Sigit Santoso mengangkat wajahnya.

Katakan dengan terus terang, "Apakah kamu benar-benar menyukaiku?"

Ayu Lesmana merasa tidak berdaya melihat Sigit Santoso, seorang pria yang lurus, benar-benar tidak seperti biasanya.

Apa yang paling Ayu benci dalam kehidupan terakhirnya adalah pria yang tenang dan terus terang, tidak cukup lembut dan tidak perhatian. Karena itu, ketika Ayu ingin mulai menerimanya, Widya membuatnya curiga bahwa Sigit Santoso tidak terlalu menyukainya.

Tapi sekarang Ayu tahu, ternyata Sigit memang menyukainya.

Ayu Lesmana menggigit bibirnya, "Siapa yang memberitahumu kalau aku menyukai Rangga Perdana."

Dada Sigit Santoso tiba-tiba terasa sesak, setelah beberapa saat, dia berkata dengan perlahan, "Hebat jika kamu berani menyukainya, aku bunuh saja dia."

"Kamu tidak boleh membunuhnya? Apa kamu ingin dihukum?" Ayu Lesmana menatapnya.

Sigit Santoso menatap Ayu juga tapi tidak mengatakan apa-apa.

Ayu Lesmana merasa marah ketika melihat ekspresi Sigit yang cuek, kemudian mengulurkan tangannya untuk menyentuh leher Sigit Santoso dan duduk sangat dekat hampir di pangkuannya.

"Kamu marah padaku, kamu kehilangan kesabaran kepadaku?" Ayu bertanya dengan sedikit berteriak.

Sigit Santoso terkejut dan bingung dengan tingkah laku Ayu. Dia melihat gadis itu di dekatnya dan bisa merasakan hembusan nafasnya pada jarak yang begitu dekat, serta aroma samar dari tubuh gadis itu.

Tenggorokan Sigit Santoso tercekat, dan ada perasaan aneh yang bergejolak. Sigit Santoso lalu bertanya dengan gugup, "Ayu Lesmana, tahukah kamu apa yang kamu lakukan sekarang?"

Tangan halus Ayu Lesmana memeluk lehernya, "Aku tahu, aku ingin memelukmu."

Sigit Santoso merasa hatinya tidak merespon dengan baik, dan tangan yang memegang dagunya menjadi lebih kuat, bibir merah gadis itu perlahan mengecup.

Dengan kelembutan seperti itu di depannya, siapa yang bisa menahannya.

Tapi Sigit Santoso menatapnya, "Tahan atas nama apa?" ​​

"Tidak dalam nama apa pun." Ayu Lesmana menggigit bibirnya. Dan melanjutkan. "Sigit Santoso, kamu tidak bisa melakukan sesuatu dengan sembrono, tahu?"

Meskipun Ayu Lesmana tidak menyaksikan bagaimana dia menembak Rangga Perdana saat itu, Nadia Santoso yang menceritakannya saat dia menangis di samping tempat tidurnya, dia masih merasa takut.

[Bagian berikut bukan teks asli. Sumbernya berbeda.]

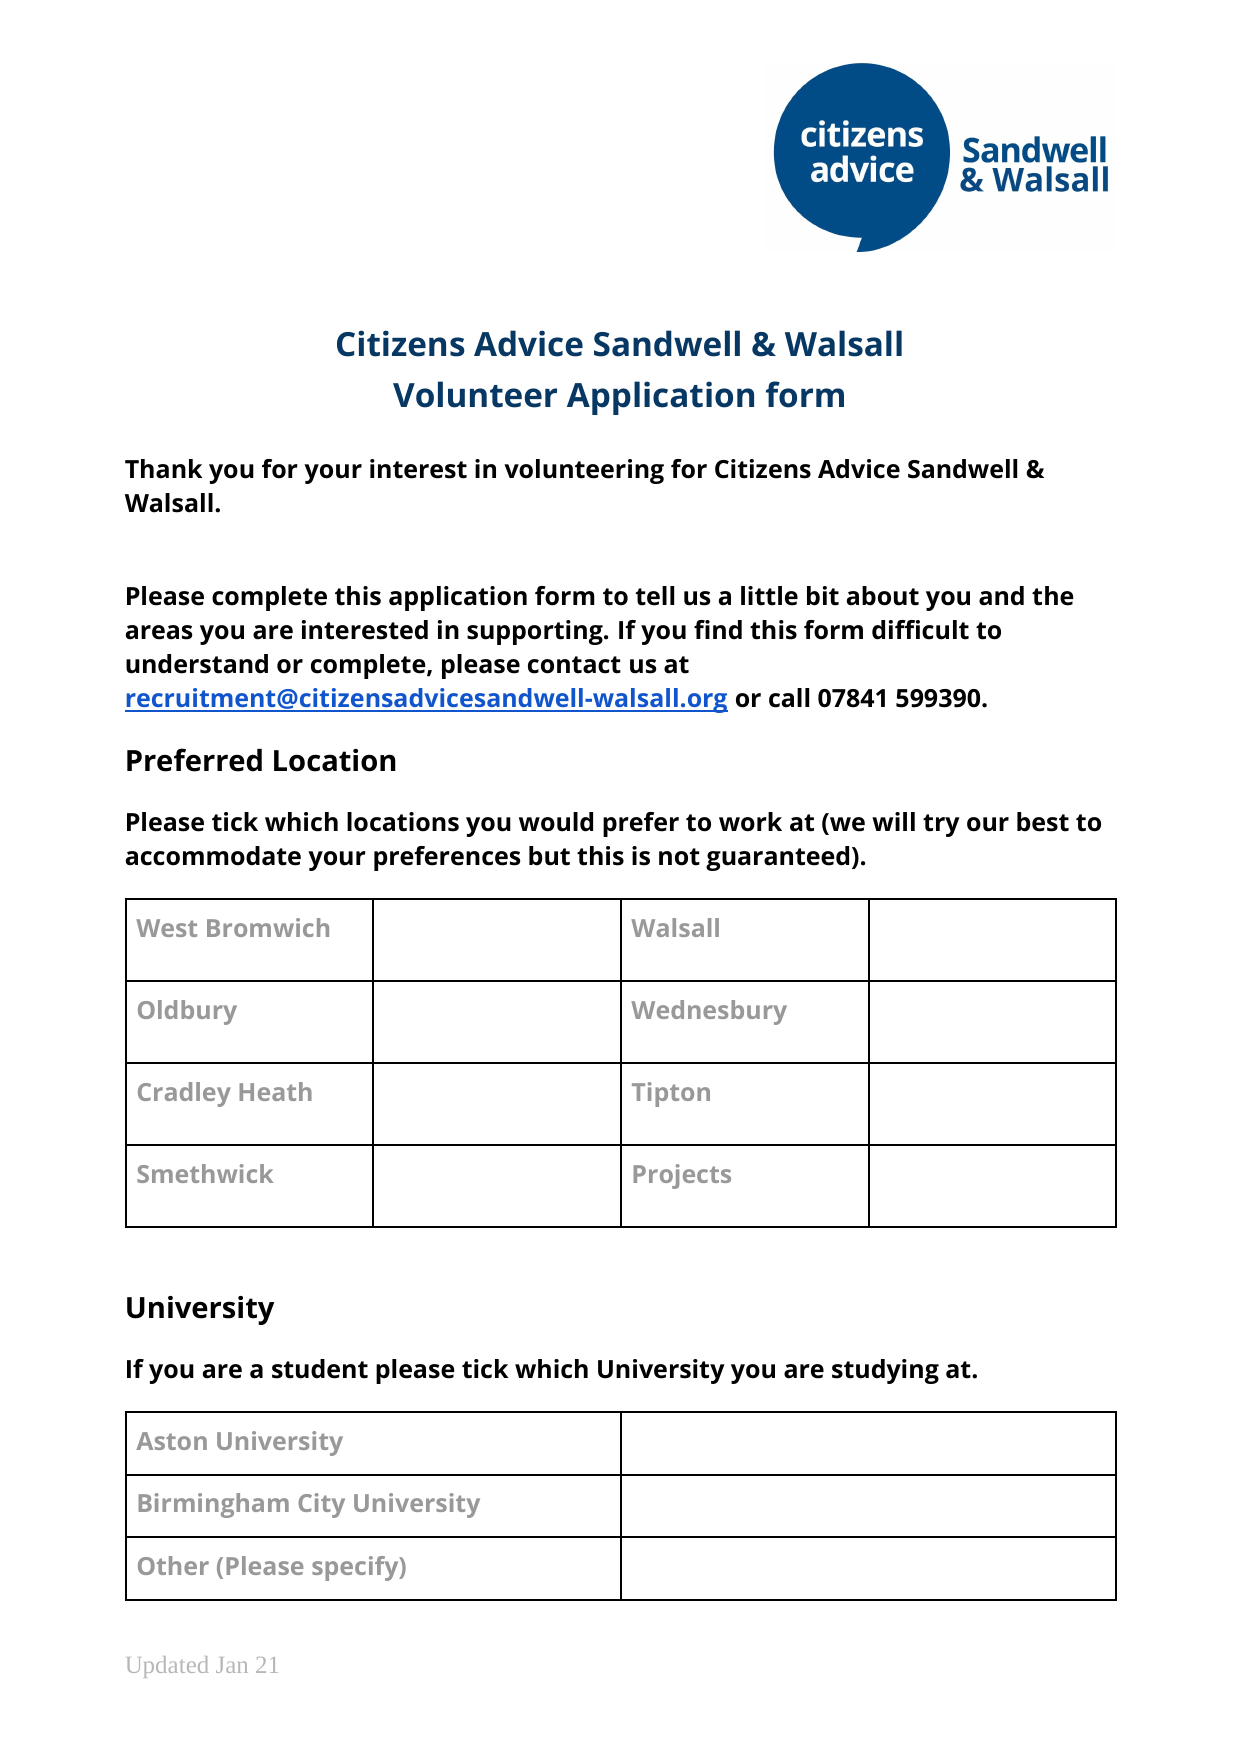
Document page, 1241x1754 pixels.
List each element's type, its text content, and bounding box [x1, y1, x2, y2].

table_header [374, 900, 620, 980]
table_cell Projects [622, 1146, 868, 1226]
table_cell [870, 1146, 1115, 1226]
table_cell [870, 1064, 1115, 1144]
table_header Walsall [622, 900, 868, 980]
title Citizens Advice Sandwell & Walsall [124, 321, 1115, 366]
table_header Aston University [127, 1413, 620, 1473]
text Please tick which locations you would prefer to work at (we will try our best to accommodate your preferences but this is not guaranteed). [124, 805, 1115, 873]
table_cell [374, 1064, 620, 1144]
table_cell [622, 1538, 1115, 1599]
table_cell Wednesbury [622, 982, 868, 1062]
text University [124, 1287, 1115, 1327]
table_header [870, 900, 1115, 980]
table_cell [870, 982, 1115, 1062]
table_cell [622, 1476, 1115, 1536]
table_cell Tipton [622, 1064, 868, 1144]
table_header [622, 1413, 1115, 1473]
table_cell Other (Please specify) [127, 1538, 620, 1599]
text If you are a student please tick which University you are studying at. [124, 1352, 1115, 1386]
table_cell [374, 1146, 620, 1226]
table_cell Smethwick [127, 1146, 372, 1226]
table_header West Bromwich [127, 900, 372, 980]
text Thank you for your interest in volunteering for Citizens Advice Sandwell & Walsall. [124, 452, 1115, 520]
table_cell Oldbury [127, 982, 372, 1062]
table_cell Birmingham City University [127, 1476, 620, 1536]
text Please complete this application form to tell us a little bit about you and the areas you are interested in supporting. If you find this form difficult to understand or complete, please contact us at recruitment@citizensadvicesandwell-walsall.org or call 07841 599390. [124, 579, 1115, 715]
table_cell [374, 982, 620, 1062]
text Volunteer Application form [124, 372, 1115, 418]
picture [765, 62, 1116, 252]
text Preferred Location [124, 740, 1115, 780]
table_cell Cradley Heath [127, 1064, 372, 1144]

Wajah Sigit Santoso berubah seketika setelah mendengar kata-kata Ayu dan kemudian mengulurkan tangannya dan mendorongnya.

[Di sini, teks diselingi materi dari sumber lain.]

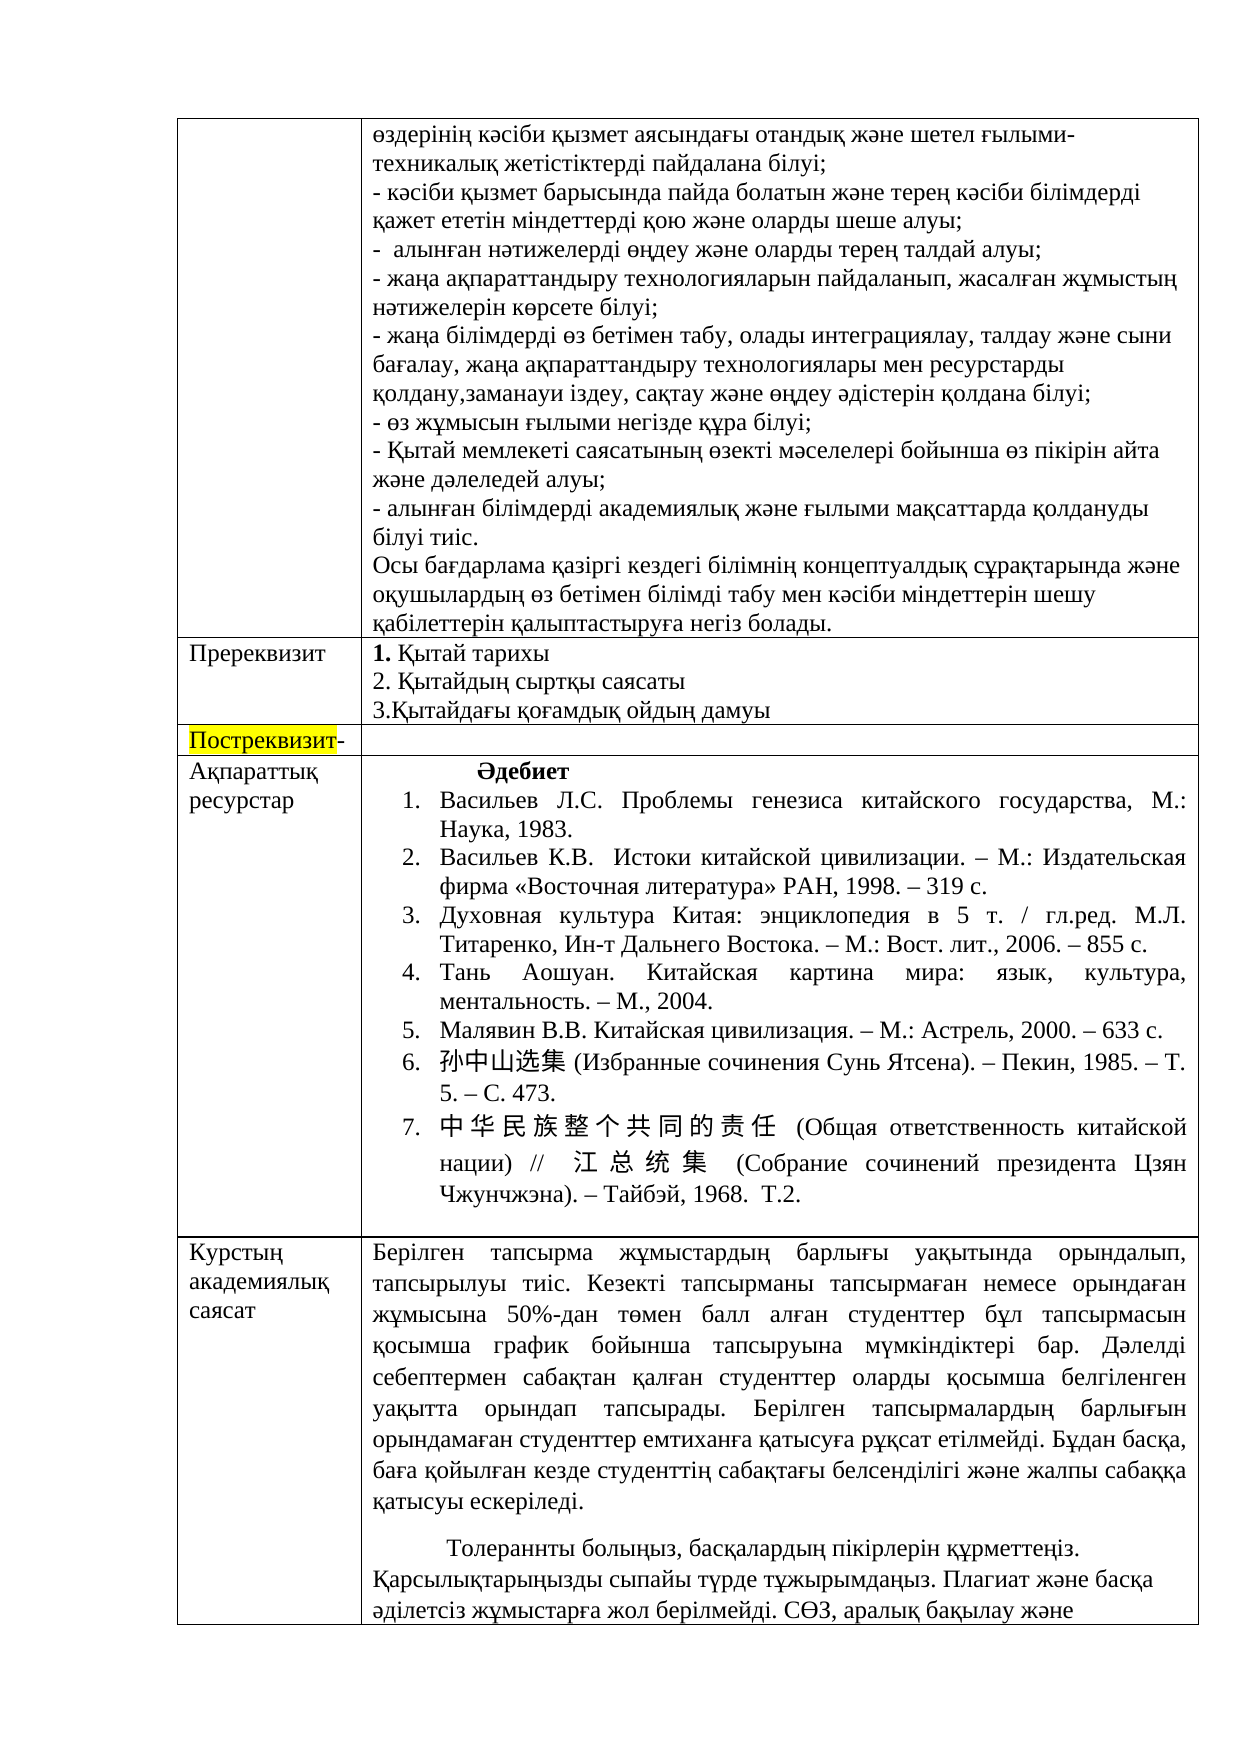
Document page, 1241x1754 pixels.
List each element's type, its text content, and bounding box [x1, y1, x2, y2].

table_cell 1. Қытай тарихы 2. Қытайдың сыртқы саясаты 3.Қытайдағы қоғамдық ойдың дамуы [362, 638, 1198, 724]
table_cell Пререквизит [178, 638, 361, 724]
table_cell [362, 1238, 1198, 1624]
table_cell Әдебиет Васильев Л.С. Проблемы генезиса китайского государства, М.: Наука, 1983. Васильев К.В. Истоки китайской цивилизации. – М.: Издательская фирма «Восточная литература» РАН, 1998. – 319 с. Духовная культура Китая: энциклопедия в 5 т. / гл.ред. М.Л. Титаренко, Ин-т Дальнего Востока. – М.: Вост. лит., 2006. – 855 с. Тань Аошуан. Китайская картина мира: язык, культура, ментальность. – М., 2004. Малявин В.В. Китайская цивилизация. – М.: Астрель, 2000. – 633 с. 孙中山选集 (Избранные сочинения Сунь Ятсена). – Пекин, 1985. – Т. 5. – С. 473. 中华民族整个共同的责任 (Общая ответственность китайской нации) // 江总统集 (Собрание сочинений президента Цзян Чжунчжэна). – Тайбэй, 1968. Т.2. [362, 756, 1198, 1236]
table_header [178, 119, 361, 637]
table_cell Ақпараттық ресурстар [178, 756, 361, 1236]
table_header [362, 119, 1198, 637]
table_cell [362, 725, 1198, 755]
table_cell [178, 1238, 361, 1624]
table_cell Постреквизит- [178, 725, 361, 755]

Ayu Lesmana jatuh kembali ke kursinya dan tertegun. Dia lalu menatap Sigit Santoso dengan heran, "Kamu kenapa? Kamu baik-baik saja?"

Dan ... Ayu Lesmana tiba-tiba berpikir bahwa mereka hidup di bawah atap yang sama di kehidupan sebelumnya dan dapat menghitung berapa kali mereka bersentuhan tangan. Sigit Santoso juga tidak menunjukkan keinginan yang kuat padanya.

"Apa yang kamu pikirkan, Ayu Lesmana?" Sigit Santoso berkata dengan emosi. Dia merasa marah ketika melihat ekspresi Ayu Lesmana saat itu, "Demi Rangga Perdana melakukannya dengan sukarela? Keluar."